**TASK DETAILS:**
Beginning with the line containing "[363,1134,381,1151] it, ->" and ending with the last line, repeat the records exactly.

### AVAILABLE DATA

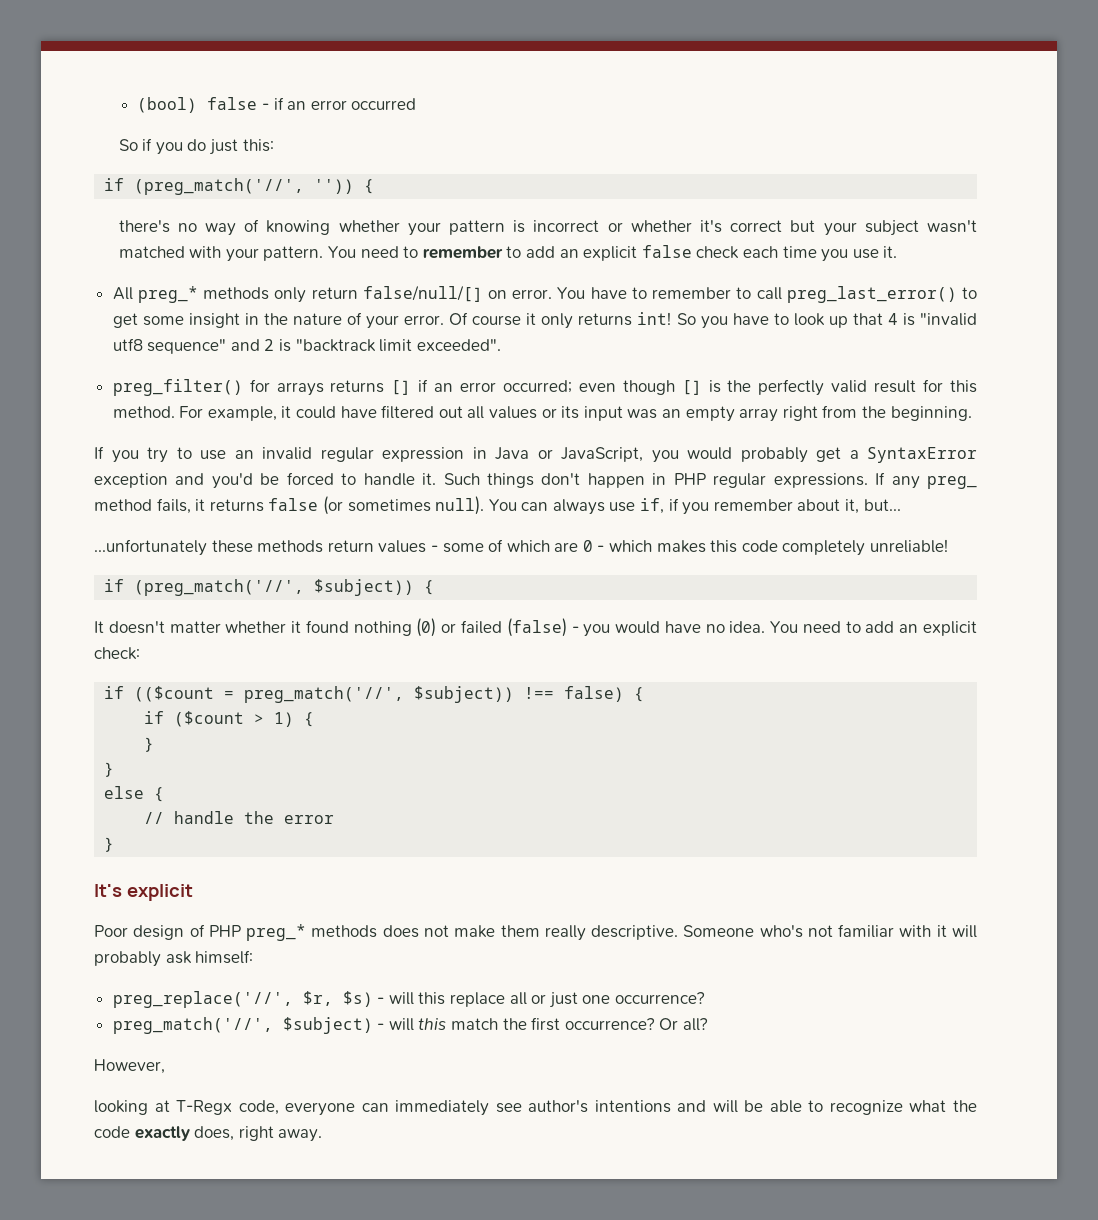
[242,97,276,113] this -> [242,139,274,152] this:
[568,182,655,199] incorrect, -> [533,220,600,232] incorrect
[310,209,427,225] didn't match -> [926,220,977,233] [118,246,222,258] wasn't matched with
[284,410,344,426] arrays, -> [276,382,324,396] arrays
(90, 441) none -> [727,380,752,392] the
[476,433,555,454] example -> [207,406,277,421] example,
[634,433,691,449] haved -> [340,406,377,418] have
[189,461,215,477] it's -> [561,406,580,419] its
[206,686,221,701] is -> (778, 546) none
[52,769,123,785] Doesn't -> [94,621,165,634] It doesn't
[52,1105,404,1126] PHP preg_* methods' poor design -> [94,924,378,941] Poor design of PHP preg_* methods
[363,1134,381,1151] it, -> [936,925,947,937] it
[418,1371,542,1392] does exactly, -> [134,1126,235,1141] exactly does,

######

**SOLUTION FOR THIS PROBLEM:**
[363,1134,381,1151] it, -> [936,925,947,937] it
[418,1371,542,1392] does exactly, -> [134,1126,235,1141] exactly does,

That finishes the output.